___ Provided records ___
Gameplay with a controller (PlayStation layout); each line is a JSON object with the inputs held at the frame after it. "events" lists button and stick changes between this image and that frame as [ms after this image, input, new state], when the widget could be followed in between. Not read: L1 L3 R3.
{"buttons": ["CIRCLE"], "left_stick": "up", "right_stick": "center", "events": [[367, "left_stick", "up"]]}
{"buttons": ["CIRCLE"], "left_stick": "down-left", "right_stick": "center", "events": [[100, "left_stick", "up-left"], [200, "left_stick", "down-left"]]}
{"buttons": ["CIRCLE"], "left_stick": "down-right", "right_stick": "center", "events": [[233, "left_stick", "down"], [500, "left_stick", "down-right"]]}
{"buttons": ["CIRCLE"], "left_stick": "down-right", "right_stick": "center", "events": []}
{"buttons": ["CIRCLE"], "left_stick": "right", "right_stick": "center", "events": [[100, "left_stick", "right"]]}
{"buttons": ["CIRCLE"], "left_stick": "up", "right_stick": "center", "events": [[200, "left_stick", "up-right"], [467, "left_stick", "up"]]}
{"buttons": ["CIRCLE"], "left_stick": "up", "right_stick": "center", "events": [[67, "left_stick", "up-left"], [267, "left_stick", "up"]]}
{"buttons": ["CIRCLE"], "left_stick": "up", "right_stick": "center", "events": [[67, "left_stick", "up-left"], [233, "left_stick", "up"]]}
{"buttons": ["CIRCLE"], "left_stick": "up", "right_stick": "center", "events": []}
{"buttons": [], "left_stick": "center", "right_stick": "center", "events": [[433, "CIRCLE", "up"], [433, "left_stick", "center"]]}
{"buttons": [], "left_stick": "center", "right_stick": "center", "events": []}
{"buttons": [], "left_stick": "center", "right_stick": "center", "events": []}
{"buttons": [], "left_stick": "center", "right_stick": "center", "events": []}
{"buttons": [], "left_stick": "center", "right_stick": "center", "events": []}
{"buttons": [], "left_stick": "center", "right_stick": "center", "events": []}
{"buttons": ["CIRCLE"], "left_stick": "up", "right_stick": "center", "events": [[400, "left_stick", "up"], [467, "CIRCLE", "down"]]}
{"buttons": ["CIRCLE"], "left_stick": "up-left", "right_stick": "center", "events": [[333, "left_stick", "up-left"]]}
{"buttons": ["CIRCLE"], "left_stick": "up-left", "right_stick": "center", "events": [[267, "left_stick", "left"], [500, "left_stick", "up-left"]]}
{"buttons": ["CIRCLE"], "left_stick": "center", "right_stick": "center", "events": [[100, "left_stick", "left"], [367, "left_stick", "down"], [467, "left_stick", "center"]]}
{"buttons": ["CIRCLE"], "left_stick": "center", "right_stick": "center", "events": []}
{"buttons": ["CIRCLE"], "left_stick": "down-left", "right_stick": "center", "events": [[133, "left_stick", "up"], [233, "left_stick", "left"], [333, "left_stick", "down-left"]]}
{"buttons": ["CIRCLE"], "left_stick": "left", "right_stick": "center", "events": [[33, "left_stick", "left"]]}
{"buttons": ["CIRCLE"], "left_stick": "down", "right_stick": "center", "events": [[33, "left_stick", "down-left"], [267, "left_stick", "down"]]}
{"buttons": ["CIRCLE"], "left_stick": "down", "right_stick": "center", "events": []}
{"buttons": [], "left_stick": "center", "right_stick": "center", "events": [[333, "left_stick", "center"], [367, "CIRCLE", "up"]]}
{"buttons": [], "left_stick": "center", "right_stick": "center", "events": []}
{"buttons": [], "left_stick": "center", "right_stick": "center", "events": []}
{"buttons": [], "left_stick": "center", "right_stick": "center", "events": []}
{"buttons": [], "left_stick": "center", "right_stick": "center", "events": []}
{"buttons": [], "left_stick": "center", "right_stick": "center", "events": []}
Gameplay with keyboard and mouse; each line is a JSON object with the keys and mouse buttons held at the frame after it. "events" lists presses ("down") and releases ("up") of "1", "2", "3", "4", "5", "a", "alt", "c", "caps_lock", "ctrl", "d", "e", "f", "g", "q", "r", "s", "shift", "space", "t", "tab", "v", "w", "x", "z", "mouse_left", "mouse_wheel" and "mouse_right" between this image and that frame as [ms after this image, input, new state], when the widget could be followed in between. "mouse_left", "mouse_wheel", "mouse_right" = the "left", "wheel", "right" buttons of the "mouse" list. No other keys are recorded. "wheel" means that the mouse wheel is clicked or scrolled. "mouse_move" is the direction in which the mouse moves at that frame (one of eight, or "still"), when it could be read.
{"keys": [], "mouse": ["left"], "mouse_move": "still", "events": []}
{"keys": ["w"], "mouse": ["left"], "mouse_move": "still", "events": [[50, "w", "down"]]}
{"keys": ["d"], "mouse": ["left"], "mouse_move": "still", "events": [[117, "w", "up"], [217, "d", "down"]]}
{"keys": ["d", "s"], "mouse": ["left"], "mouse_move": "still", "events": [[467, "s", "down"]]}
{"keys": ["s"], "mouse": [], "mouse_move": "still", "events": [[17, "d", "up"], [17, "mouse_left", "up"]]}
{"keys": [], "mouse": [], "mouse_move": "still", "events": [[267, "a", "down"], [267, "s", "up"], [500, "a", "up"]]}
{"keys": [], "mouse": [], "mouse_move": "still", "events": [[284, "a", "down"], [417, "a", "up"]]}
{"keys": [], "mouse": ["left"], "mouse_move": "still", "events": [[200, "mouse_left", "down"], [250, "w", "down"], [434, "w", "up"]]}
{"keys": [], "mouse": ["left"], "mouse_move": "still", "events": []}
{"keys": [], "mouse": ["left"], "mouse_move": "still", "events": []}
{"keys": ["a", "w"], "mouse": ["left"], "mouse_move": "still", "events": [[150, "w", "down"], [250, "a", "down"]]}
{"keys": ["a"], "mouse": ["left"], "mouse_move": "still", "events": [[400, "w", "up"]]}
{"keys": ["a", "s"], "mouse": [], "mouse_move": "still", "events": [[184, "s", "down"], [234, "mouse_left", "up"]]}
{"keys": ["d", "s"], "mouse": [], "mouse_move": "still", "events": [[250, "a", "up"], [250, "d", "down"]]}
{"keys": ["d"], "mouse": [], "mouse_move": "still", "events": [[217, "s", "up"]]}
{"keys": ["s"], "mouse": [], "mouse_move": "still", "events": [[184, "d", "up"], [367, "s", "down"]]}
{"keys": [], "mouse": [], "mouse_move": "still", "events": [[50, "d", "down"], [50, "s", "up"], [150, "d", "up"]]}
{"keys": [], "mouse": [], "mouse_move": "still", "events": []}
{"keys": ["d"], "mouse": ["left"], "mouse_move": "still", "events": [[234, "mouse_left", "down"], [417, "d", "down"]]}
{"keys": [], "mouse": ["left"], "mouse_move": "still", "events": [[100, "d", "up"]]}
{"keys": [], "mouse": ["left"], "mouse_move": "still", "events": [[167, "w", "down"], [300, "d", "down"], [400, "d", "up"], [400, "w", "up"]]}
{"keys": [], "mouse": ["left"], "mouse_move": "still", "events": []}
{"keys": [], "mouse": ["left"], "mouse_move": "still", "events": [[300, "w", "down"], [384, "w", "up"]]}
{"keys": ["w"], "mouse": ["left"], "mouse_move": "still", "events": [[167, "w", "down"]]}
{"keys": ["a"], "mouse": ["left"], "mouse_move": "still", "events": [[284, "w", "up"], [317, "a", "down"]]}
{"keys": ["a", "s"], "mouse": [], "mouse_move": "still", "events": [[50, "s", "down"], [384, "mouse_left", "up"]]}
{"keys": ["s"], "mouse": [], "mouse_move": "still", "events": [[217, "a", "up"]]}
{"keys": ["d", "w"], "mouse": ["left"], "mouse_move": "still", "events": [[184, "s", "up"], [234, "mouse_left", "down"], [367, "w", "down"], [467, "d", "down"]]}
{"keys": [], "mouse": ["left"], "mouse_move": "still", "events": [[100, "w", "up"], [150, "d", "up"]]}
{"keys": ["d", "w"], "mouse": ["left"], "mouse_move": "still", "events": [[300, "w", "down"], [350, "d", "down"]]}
___
Description of the task:
How many lines of these entries contain "Gameplay"? Answer with the number and nothing else.

Solution for this exercise:
2